Look through the material below and count the lines that hold "because". Give that number by itself.

SUPPLIED DATA>

>>>

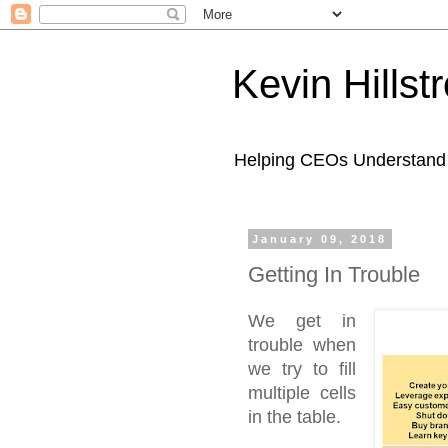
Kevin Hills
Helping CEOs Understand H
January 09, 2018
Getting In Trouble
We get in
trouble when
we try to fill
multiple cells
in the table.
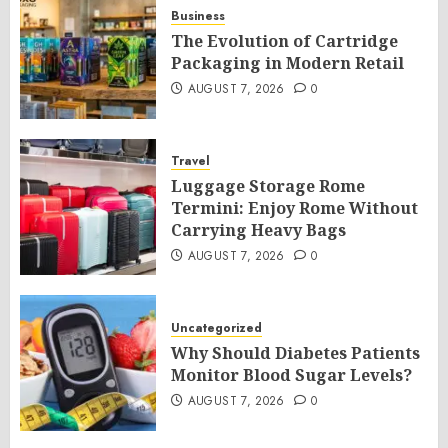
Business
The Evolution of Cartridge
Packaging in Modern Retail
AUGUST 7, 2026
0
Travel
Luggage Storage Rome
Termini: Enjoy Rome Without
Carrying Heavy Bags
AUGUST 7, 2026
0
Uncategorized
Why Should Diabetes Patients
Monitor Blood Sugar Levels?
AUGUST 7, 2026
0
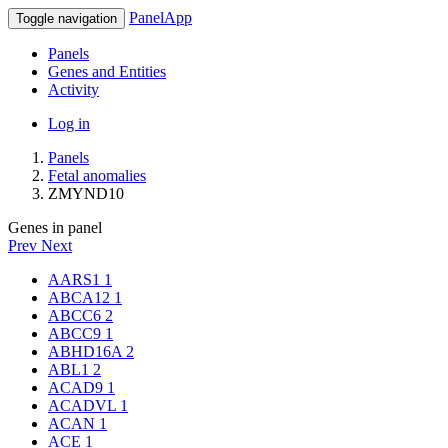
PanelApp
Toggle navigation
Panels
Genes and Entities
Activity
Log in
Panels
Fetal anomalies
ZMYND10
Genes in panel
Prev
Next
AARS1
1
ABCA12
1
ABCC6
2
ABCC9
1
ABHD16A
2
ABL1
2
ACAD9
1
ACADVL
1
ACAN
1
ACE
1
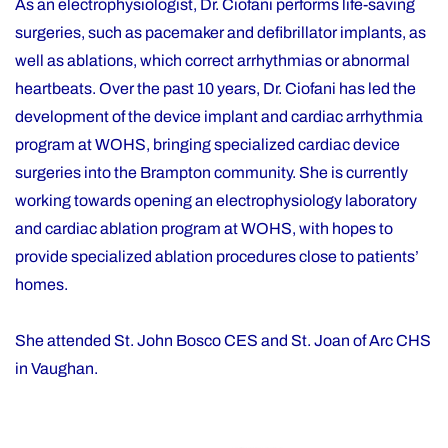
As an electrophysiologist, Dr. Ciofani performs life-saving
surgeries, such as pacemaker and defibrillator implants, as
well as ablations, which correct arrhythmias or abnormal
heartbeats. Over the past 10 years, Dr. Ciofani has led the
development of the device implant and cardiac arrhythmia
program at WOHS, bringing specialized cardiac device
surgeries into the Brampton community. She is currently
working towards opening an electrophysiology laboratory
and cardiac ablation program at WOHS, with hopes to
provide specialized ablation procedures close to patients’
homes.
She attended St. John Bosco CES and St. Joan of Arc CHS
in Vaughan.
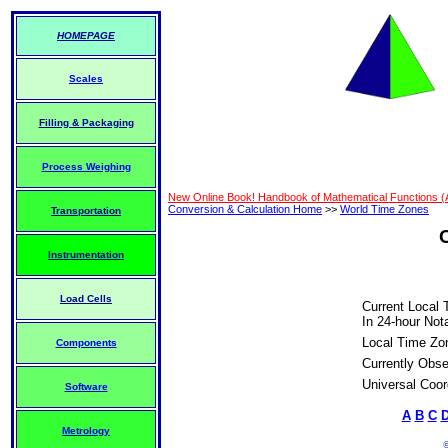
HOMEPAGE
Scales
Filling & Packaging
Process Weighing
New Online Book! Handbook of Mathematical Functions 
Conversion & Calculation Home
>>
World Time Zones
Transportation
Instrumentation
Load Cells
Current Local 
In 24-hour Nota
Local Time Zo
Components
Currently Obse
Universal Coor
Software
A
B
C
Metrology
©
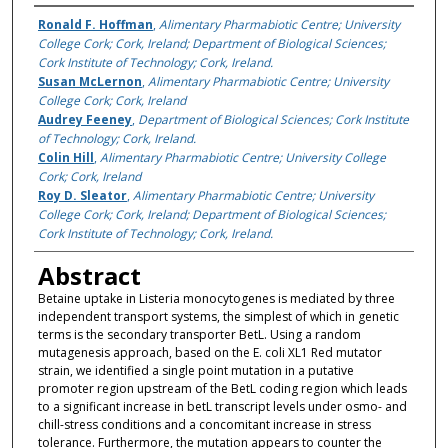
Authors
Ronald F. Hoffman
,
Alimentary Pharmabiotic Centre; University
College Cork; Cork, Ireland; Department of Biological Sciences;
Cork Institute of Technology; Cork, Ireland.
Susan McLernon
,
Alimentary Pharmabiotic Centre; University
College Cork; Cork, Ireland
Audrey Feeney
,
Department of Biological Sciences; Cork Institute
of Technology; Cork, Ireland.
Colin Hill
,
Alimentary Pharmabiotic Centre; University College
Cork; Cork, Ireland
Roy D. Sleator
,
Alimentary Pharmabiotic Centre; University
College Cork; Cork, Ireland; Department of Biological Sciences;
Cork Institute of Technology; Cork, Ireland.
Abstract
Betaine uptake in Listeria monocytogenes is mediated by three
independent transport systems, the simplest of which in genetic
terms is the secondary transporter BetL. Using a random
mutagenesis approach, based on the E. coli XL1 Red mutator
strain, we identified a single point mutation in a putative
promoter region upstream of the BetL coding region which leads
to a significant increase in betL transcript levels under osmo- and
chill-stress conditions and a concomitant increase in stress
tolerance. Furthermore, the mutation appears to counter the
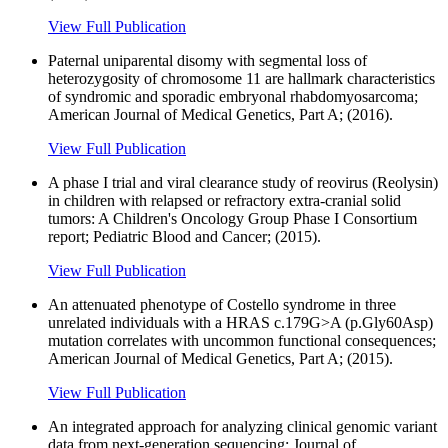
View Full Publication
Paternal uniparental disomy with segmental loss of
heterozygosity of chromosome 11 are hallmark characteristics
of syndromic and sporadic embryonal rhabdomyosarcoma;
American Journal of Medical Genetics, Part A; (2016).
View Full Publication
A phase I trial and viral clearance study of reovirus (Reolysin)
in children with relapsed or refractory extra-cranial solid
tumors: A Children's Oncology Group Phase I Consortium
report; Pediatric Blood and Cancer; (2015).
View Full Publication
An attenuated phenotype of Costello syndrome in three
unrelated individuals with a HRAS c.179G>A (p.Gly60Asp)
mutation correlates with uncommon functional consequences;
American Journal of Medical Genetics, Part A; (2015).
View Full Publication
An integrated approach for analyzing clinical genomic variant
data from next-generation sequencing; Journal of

<<<
>>>

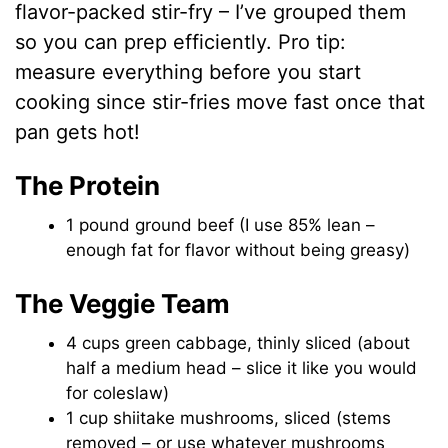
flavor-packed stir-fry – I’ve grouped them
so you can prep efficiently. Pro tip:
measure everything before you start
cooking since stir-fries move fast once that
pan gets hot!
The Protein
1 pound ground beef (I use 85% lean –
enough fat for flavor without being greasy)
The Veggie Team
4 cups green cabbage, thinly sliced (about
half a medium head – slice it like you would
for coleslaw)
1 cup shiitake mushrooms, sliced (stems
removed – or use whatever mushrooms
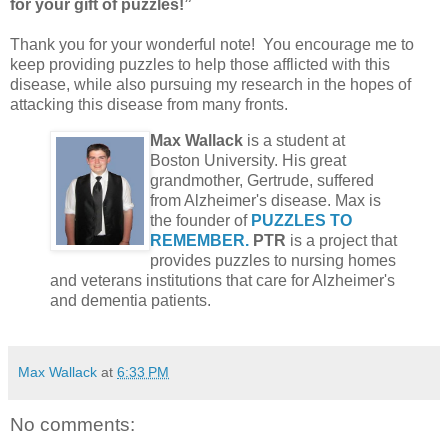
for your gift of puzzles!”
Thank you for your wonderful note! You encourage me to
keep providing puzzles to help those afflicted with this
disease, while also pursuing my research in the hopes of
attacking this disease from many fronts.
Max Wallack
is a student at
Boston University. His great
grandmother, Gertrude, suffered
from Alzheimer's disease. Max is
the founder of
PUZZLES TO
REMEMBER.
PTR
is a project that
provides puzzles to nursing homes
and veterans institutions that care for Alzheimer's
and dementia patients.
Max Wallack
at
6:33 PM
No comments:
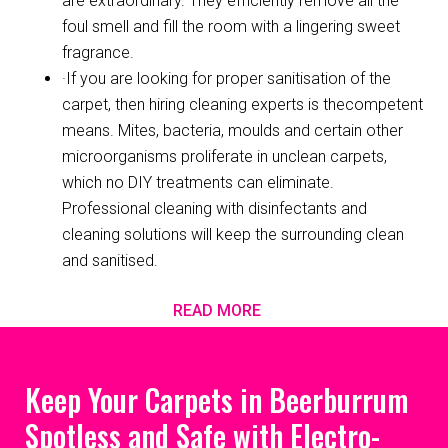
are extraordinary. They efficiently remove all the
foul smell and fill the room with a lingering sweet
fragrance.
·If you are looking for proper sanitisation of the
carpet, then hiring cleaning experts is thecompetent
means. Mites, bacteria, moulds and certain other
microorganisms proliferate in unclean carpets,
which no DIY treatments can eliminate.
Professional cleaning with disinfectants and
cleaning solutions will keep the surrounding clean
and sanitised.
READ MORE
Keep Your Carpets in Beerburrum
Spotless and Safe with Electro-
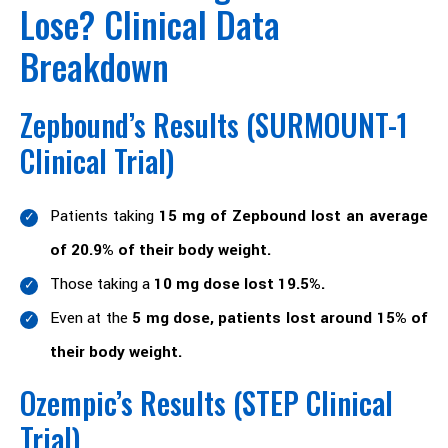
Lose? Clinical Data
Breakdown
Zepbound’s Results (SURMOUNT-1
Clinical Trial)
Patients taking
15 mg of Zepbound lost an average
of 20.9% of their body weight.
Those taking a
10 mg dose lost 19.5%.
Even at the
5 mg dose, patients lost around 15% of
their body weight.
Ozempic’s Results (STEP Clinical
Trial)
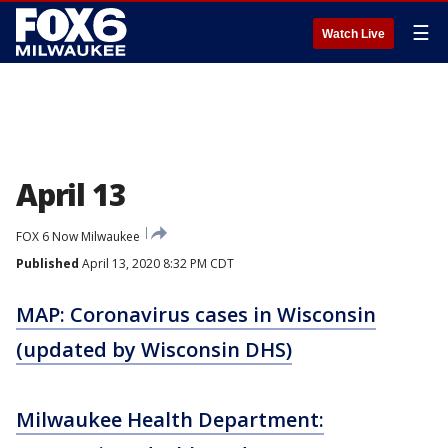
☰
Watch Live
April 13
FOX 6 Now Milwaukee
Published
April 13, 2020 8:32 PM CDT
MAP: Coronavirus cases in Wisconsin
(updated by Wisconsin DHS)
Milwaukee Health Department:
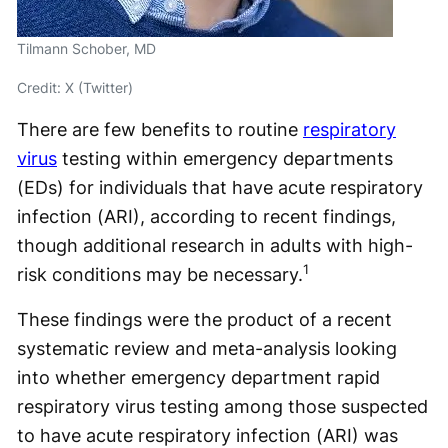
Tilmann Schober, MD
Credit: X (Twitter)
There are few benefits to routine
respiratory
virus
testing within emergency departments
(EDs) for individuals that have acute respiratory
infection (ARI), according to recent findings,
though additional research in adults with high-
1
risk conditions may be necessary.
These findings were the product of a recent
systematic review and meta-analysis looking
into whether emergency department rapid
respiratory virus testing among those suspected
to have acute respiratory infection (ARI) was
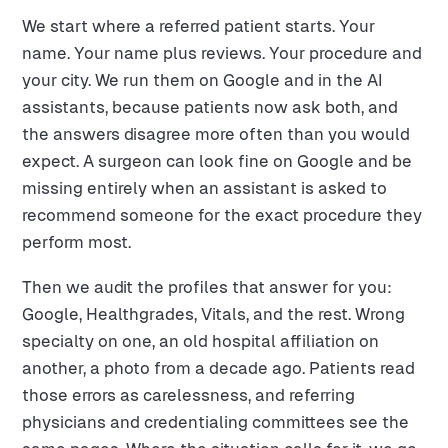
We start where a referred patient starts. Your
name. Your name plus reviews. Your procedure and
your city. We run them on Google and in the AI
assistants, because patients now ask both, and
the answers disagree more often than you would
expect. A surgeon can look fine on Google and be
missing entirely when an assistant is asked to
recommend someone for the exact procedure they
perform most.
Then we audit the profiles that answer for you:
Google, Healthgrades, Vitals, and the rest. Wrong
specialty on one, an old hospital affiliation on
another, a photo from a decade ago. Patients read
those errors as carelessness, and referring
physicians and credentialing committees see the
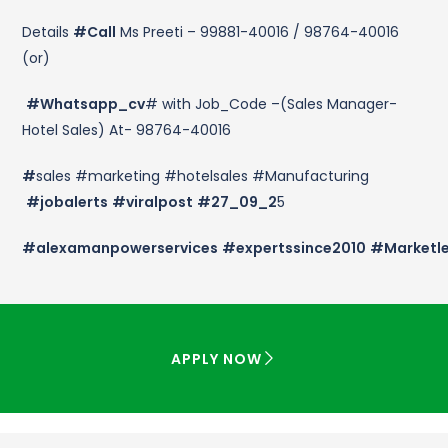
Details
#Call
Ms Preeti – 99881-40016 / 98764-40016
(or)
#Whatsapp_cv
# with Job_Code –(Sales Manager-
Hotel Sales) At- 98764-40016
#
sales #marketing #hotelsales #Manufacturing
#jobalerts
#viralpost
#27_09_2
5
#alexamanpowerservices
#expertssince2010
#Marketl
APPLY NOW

<<<
>>>

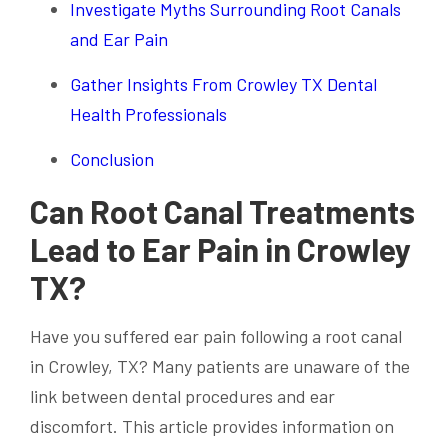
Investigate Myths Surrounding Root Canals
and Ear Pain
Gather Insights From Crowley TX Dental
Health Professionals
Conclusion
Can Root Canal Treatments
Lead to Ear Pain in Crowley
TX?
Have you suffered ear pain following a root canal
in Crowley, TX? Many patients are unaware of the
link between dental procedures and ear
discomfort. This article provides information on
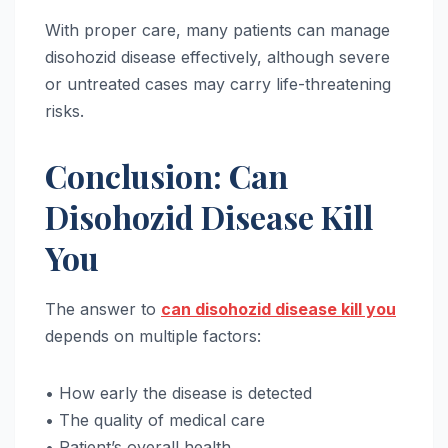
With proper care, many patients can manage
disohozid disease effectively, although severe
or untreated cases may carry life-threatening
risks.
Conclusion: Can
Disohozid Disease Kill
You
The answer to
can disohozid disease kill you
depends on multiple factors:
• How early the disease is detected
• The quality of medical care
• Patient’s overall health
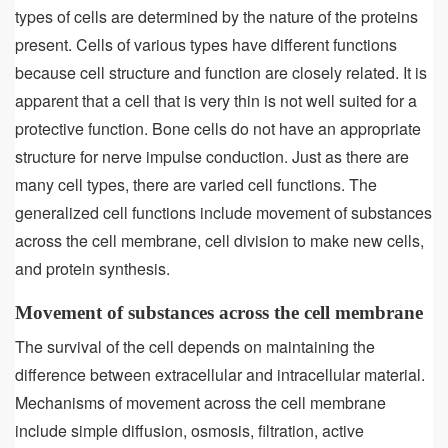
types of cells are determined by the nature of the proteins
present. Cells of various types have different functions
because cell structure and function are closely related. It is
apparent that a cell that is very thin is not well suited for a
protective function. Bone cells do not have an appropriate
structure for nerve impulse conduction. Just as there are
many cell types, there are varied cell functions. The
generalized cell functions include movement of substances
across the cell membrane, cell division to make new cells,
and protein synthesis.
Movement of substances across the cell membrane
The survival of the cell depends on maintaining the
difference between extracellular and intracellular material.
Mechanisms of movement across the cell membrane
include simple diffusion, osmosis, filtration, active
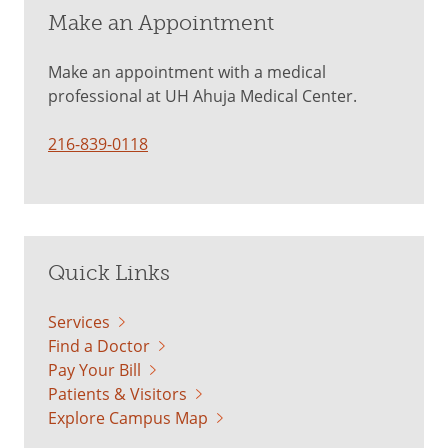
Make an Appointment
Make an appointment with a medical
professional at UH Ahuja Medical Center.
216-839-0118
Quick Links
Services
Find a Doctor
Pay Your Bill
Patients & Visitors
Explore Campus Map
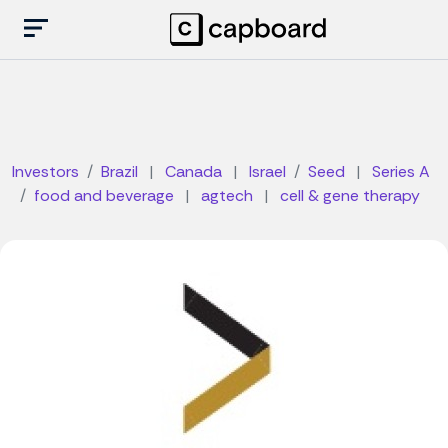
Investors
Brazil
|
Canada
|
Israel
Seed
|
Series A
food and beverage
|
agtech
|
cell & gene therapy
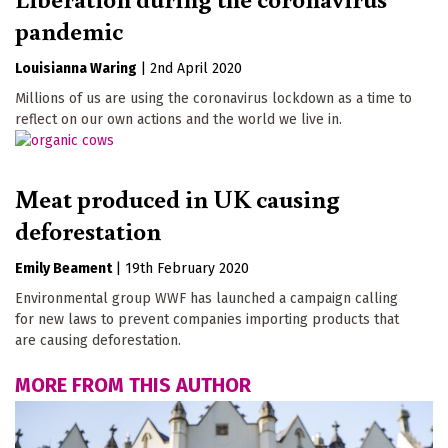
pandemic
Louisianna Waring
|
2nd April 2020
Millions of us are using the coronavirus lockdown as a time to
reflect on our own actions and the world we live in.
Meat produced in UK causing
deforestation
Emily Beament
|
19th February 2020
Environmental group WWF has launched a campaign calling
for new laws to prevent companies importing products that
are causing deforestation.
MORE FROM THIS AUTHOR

<<<

ANSWER SPACE>
2